SRINAGAR: A young woman who suffered serious facial injuries after a man attacked her with acid has been employed by the government as state laws relating to crime against women have been put up for a review.
The incident had happened in early January, when massive protests against the gang-rape and death of a 23-year-old Delhi girl were still going on.
The woman has been left with injuries on her face and arms and a damaged left eye.
The acid-attack, a rare one in Kashmir, evoked widespread condemnation from all sections of the society alike, but many, including the opposition People’s democratic Party, insisted that the government rehabilitate her.
Authorities have now appointed her in the state’s education department as a laboratory assistant, the Greater Kashmir newspaper reported.
The recruitment has been made “in relaxation of the rules” and formal orders will be issued in a couple of days, it wrote quoting sources.
The victim, in her late twenties, worked at a private school in Parraypora locality of Srinagar where a man, Reyaz Ahmed Nath, threw acid at her on Jan 2.
Nath was arrested but why he attacked her is still not clear.
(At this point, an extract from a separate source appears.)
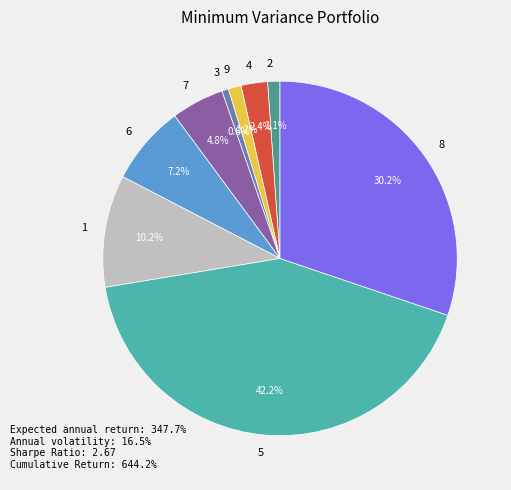

What portion of the pie excludes 6?

92.8%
Crime, particularly against women, is increasing in Kashmir and prompted by outrage over the Delhi gangrape, the state has put up its own laws for violence against women for review.
It has constituted a committee to look into suggestion to make the laws more stringent. Kashmir has its own constitution.
The government also bore all expenses on the woman’s treatment, although Dr Sameer Koul, a leader of the PDP had first offered to do so.
She had to get a special reconstructive surgery of her face done at the Apollo hospital in New Delhi, where she stayed for almost a month.